── Data shown

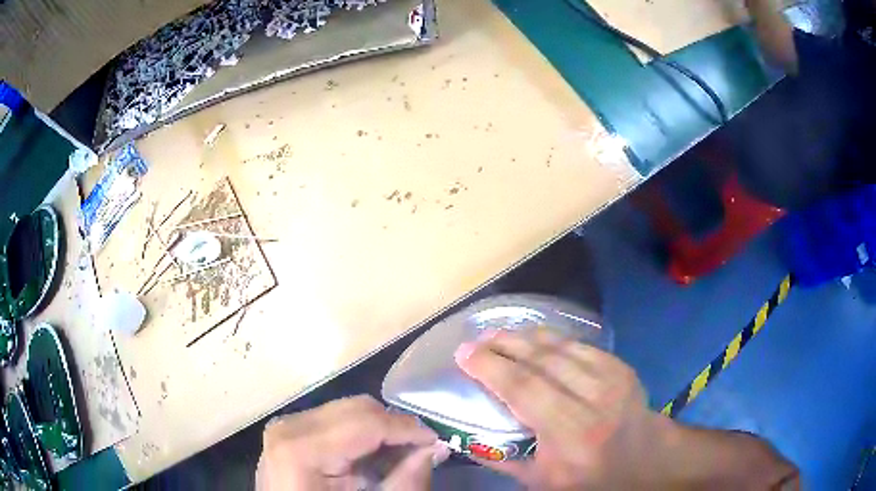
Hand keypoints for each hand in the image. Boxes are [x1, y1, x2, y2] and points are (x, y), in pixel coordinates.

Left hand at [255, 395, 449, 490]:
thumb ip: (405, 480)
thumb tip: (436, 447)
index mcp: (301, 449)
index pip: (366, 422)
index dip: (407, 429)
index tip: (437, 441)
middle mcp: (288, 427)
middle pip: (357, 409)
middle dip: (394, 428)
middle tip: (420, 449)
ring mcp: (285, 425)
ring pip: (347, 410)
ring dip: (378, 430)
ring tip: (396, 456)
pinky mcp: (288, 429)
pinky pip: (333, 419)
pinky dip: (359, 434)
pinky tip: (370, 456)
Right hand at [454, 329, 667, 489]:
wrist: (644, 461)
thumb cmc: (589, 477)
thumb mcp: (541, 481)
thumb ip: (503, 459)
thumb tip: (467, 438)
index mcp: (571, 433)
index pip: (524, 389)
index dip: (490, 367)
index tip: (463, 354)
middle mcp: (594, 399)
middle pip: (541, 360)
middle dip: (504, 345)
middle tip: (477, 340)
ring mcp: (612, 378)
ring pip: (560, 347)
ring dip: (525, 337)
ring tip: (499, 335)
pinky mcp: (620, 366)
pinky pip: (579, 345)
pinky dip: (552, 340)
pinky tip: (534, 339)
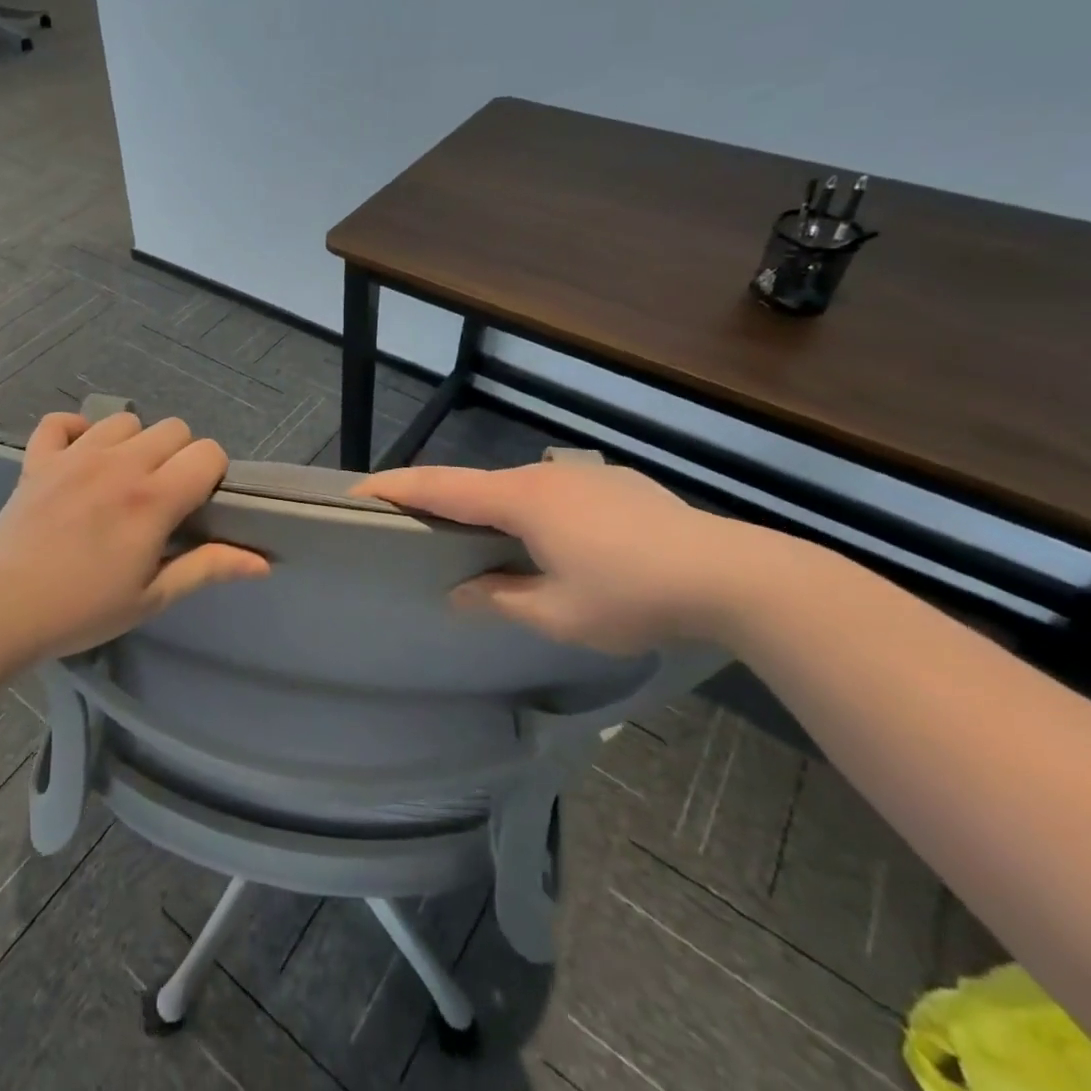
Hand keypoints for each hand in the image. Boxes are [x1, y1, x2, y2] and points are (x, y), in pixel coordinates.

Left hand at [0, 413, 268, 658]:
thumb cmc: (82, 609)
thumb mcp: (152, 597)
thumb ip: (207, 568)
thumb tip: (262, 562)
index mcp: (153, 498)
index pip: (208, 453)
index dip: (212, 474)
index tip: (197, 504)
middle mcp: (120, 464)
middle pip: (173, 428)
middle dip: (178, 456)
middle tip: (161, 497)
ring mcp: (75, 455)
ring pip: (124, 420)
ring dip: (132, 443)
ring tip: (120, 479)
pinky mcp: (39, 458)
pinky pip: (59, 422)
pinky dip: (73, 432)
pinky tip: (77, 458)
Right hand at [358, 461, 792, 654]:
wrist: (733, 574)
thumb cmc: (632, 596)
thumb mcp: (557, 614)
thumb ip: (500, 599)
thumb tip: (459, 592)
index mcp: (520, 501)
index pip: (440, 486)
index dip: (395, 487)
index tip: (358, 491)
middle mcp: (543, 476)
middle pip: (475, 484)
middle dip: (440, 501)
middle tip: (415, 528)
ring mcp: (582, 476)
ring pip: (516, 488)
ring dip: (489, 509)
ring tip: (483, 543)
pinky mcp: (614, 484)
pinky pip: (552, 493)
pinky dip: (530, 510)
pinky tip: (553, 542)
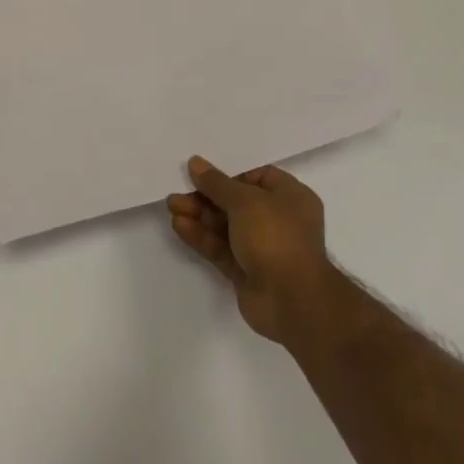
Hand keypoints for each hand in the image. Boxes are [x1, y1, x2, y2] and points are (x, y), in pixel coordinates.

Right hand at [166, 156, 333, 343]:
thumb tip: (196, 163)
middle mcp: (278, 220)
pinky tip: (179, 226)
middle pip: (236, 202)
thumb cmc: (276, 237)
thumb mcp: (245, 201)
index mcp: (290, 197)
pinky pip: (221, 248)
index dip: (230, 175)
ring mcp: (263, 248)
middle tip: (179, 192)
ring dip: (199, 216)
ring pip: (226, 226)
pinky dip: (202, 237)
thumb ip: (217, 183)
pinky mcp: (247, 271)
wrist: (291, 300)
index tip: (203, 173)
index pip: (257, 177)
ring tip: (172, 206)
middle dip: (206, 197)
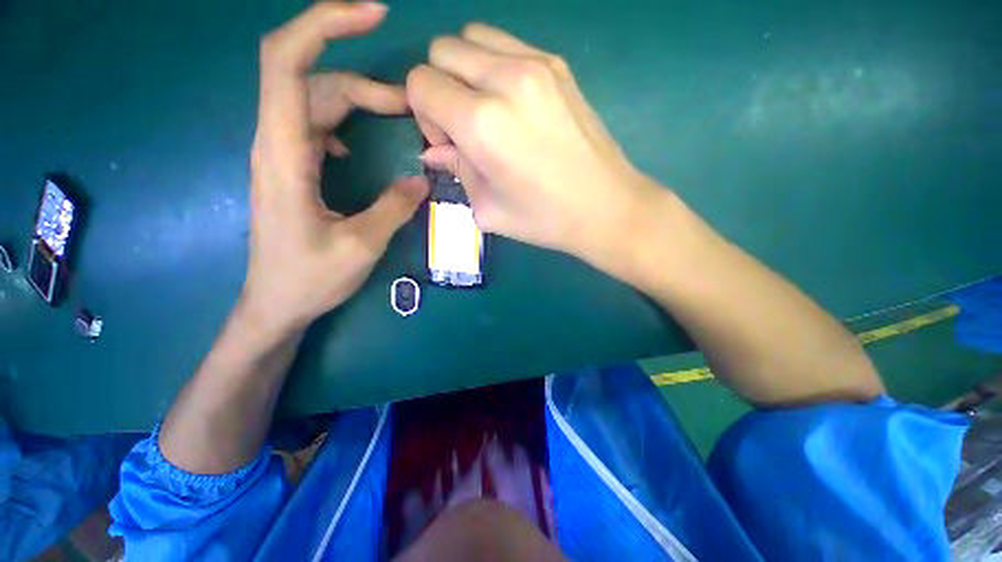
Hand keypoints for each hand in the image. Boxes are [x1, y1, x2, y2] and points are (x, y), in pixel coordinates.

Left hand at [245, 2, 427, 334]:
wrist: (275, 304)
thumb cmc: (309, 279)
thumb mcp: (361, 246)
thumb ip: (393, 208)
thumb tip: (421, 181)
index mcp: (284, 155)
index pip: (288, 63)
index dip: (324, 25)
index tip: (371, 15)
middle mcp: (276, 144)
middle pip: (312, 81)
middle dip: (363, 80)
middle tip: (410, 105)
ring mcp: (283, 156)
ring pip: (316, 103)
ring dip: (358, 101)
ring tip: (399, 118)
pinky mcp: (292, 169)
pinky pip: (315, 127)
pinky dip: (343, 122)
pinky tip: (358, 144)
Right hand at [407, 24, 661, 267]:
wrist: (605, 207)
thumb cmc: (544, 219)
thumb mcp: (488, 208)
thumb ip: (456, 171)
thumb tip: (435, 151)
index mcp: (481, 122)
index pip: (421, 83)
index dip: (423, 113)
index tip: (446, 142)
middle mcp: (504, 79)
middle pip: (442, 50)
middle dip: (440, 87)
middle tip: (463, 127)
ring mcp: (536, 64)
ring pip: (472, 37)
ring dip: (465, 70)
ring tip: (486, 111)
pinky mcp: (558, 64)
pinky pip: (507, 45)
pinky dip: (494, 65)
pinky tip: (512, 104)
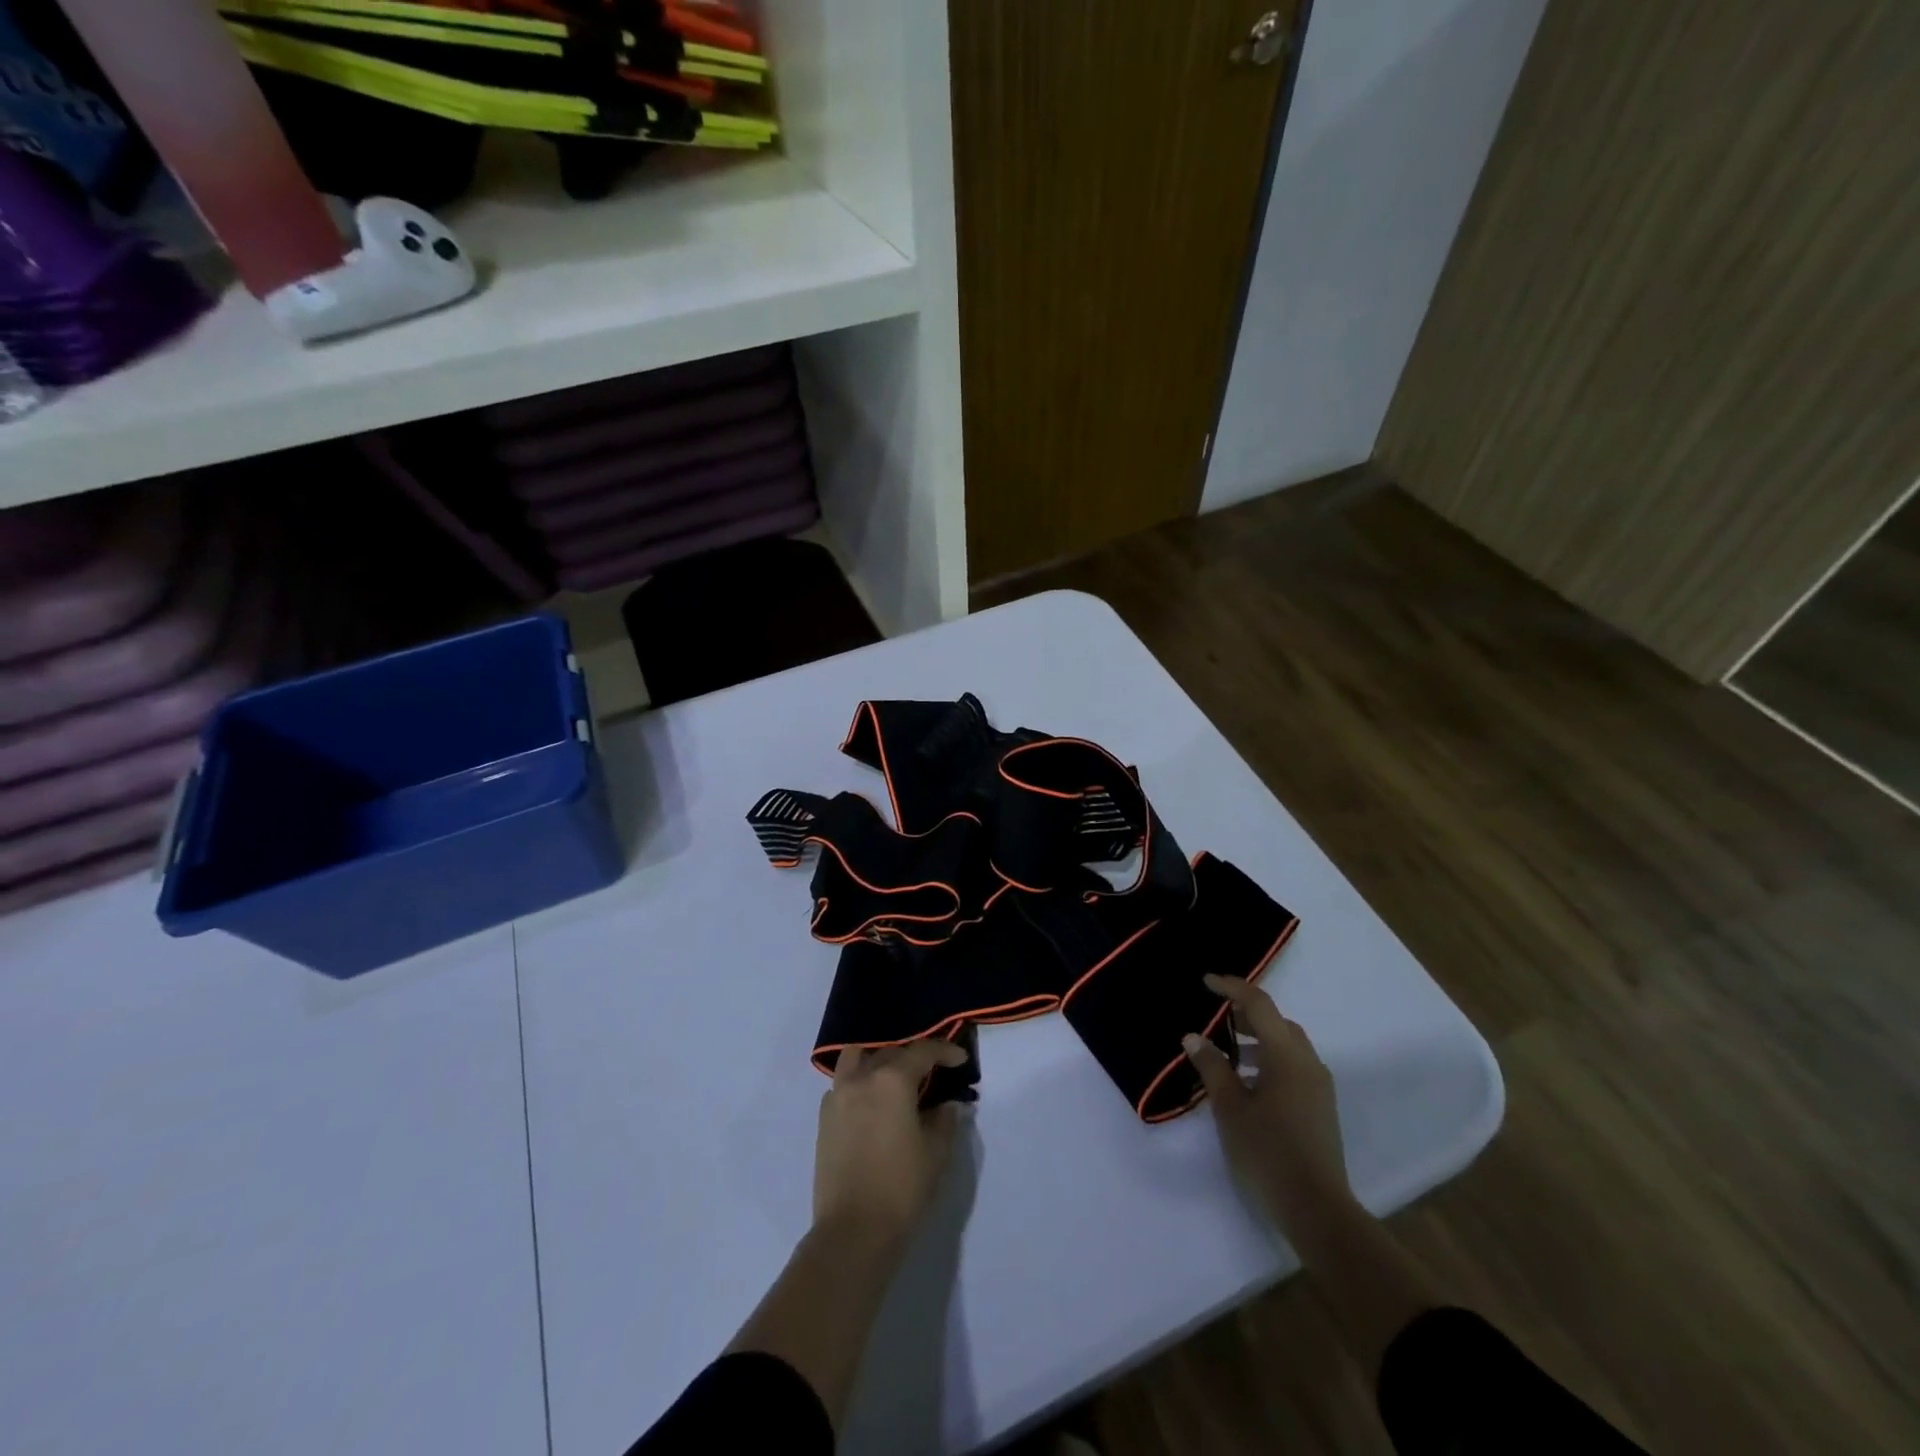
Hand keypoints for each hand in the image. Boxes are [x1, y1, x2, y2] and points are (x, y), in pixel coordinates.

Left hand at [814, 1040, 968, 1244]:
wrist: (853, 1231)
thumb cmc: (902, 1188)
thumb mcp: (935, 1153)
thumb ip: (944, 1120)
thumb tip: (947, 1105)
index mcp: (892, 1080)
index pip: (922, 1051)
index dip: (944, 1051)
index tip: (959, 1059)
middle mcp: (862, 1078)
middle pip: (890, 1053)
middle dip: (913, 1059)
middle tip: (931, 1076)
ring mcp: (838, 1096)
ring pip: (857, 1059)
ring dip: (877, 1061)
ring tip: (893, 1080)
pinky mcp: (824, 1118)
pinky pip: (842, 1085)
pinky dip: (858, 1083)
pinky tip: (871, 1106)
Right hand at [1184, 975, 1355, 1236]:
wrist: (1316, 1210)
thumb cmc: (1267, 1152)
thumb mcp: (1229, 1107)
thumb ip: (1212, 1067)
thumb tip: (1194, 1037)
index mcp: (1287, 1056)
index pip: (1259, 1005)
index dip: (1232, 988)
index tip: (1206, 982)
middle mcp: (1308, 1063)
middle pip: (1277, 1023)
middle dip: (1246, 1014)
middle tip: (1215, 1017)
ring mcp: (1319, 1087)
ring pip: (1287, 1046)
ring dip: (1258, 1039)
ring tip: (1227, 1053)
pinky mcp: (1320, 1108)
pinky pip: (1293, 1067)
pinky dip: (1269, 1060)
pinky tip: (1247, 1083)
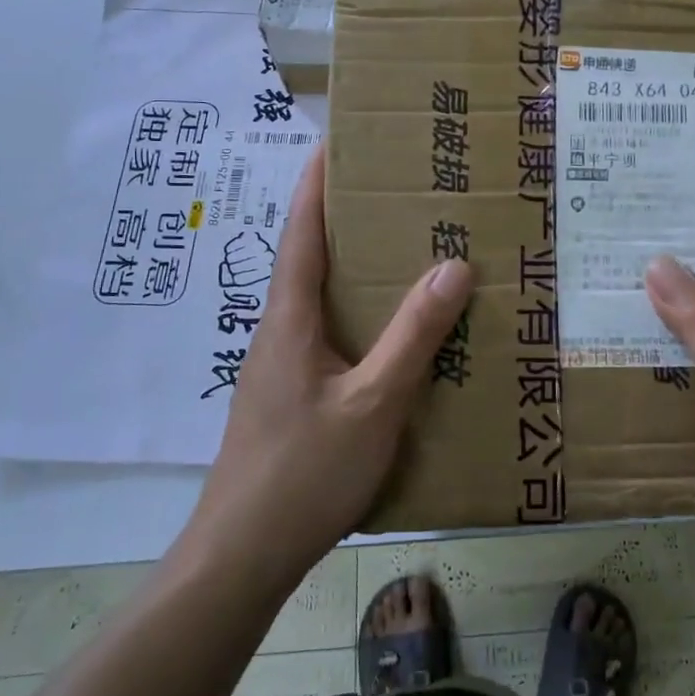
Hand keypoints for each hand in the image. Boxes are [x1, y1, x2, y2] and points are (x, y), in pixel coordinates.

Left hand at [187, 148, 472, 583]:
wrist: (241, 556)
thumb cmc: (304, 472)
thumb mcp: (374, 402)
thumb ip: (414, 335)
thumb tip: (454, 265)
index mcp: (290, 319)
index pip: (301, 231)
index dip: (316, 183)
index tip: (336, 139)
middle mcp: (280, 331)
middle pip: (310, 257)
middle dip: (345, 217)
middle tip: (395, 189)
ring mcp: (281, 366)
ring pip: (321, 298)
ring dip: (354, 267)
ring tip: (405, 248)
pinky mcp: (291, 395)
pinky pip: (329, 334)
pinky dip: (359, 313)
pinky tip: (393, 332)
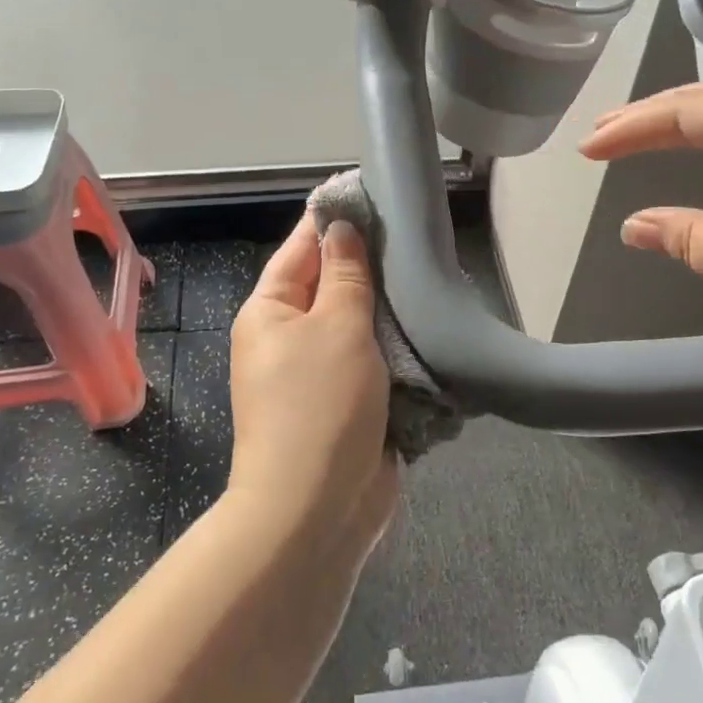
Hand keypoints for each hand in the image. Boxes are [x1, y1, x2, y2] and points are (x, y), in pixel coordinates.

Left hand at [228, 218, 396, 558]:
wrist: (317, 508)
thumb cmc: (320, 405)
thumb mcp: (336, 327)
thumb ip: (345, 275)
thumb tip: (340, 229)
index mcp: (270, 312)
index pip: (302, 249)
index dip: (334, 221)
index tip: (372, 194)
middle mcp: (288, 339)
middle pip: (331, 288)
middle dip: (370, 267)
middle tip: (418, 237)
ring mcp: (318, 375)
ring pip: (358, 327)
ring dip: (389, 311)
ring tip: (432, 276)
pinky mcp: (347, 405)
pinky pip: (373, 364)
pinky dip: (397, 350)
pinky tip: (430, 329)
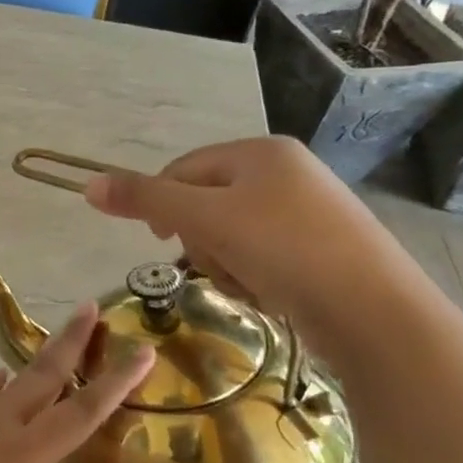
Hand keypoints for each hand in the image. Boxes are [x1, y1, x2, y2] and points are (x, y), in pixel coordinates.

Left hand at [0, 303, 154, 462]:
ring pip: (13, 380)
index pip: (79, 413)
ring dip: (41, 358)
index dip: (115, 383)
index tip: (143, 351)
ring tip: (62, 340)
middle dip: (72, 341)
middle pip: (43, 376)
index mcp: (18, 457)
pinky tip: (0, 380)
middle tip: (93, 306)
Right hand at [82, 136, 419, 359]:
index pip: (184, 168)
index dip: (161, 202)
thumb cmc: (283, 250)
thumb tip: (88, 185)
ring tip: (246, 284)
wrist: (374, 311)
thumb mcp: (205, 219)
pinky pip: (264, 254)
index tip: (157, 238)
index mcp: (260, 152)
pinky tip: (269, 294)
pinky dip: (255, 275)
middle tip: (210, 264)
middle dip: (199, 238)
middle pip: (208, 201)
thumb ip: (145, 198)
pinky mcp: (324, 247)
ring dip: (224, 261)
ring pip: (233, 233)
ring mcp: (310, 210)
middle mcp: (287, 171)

────

_Task requirements:_ Go from the first line of the listing to the line holding "index pip: (366, 422)" and, please, transcribe those lines exactly, both included, with no pictures.

_Exercise result:_
Hand keypoints for each hand in the image. Boxes are [x1, y1, x2, y2] and points are (x, y), in pixel coordinates.

Left hand at [255, 395, 449, 490]:
thumb ip: (405, 480)
thumb tip: (436, 447)
index mcp: (301, 449)
index pip: (366, 422)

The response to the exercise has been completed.